## Exercise prompt
The line that contains "4\.1 Archeologie en cultuurhistorie" marks the start. Output it and all remaining lines exactly, through the final line of the listing.

## Exercise input
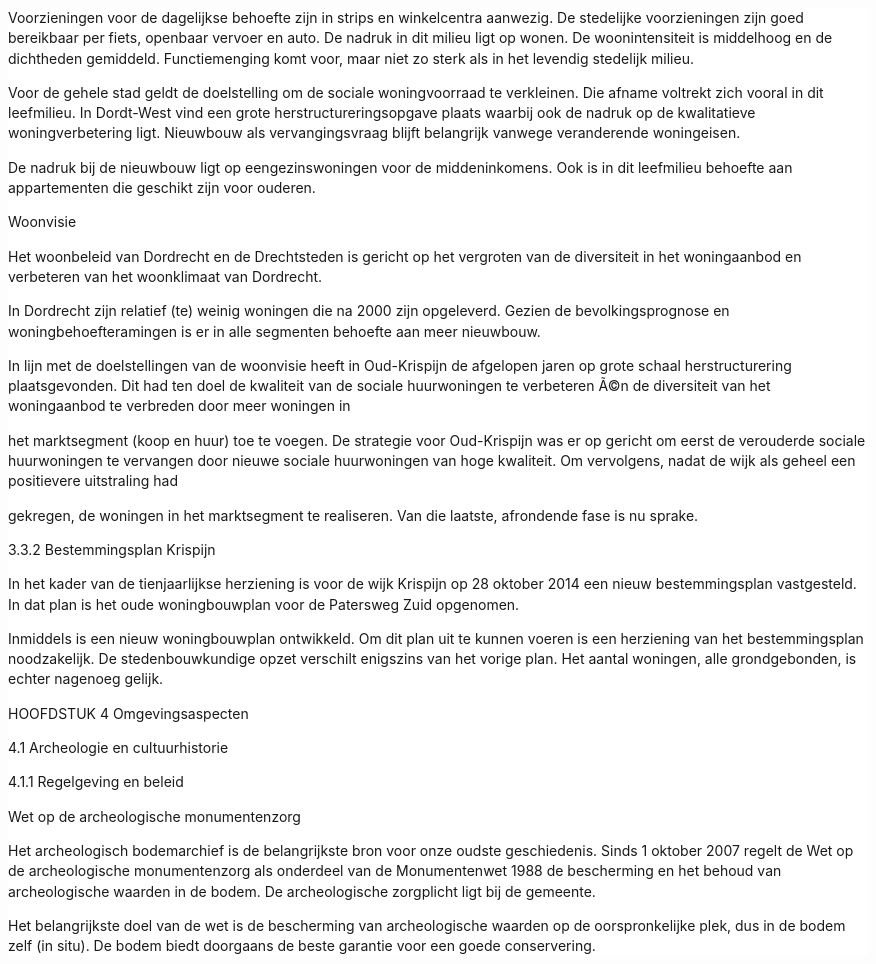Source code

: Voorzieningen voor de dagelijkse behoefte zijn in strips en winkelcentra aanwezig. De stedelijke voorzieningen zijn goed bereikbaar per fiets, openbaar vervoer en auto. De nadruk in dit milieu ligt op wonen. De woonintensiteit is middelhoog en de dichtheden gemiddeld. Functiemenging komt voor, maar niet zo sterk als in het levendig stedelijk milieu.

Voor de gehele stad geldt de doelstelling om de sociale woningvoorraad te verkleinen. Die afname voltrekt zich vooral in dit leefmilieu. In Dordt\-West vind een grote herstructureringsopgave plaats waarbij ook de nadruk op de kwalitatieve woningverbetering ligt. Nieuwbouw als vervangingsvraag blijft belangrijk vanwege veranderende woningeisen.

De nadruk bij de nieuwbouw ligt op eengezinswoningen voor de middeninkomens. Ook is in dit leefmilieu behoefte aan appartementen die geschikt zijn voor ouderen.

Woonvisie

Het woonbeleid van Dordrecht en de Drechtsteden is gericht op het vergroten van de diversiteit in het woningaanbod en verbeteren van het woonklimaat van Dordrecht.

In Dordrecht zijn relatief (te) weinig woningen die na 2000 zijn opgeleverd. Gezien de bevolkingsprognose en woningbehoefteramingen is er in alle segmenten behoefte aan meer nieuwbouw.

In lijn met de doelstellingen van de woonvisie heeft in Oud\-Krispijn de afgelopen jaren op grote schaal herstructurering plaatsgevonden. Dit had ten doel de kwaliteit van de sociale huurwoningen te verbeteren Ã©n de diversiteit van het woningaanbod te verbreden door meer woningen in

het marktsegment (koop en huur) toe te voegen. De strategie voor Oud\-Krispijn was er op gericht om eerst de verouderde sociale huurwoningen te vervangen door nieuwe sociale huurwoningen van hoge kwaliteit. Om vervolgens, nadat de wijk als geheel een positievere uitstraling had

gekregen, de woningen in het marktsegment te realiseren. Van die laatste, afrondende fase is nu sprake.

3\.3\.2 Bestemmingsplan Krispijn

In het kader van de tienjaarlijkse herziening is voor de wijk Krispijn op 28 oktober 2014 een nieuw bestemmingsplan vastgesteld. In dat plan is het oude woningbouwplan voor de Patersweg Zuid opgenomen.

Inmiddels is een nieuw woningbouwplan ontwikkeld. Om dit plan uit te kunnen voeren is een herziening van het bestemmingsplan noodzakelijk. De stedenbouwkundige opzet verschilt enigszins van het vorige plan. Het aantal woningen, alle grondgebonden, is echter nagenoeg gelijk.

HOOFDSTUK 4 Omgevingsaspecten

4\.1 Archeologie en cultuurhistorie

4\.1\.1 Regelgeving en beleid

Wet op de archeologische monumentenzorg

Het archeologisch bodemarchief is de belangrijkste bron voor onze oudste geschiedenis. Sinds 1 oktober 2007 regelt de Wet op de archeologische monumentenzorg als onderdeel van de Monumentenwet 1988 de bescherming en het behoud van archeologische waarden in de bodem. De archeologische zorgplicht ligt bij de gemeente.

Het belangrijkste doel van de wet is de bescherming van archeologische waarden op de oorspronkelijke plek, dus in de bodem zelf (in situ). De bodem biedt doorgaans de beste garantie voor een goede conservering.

## Reply
4\.1 Archeologie en cultuurhistorie

4\.1\.1 Regelgeving en beleid

Wet op de archeologische monumentenzorg

Het archeologisch bodemarchief is de belangrijkste bron voor onze oudste geschiedenis. Sinds 1 oktober 2007 regelt de Wet op de archeologische monumentenzorg als onderdeel van de Monumentenwet 1988 de bescherming en het behoud van archeologische waarden in de bodem. De archeologische zorgplicht ligt bij de gemeente.

Het belangrijkste doel van de wet is de bescherming van archeologische waarden op de oorspronkelijke plek, dus in de bodem zelf (in situ). De bodem biedt doorgaans de beste garantie voor een goede conservering.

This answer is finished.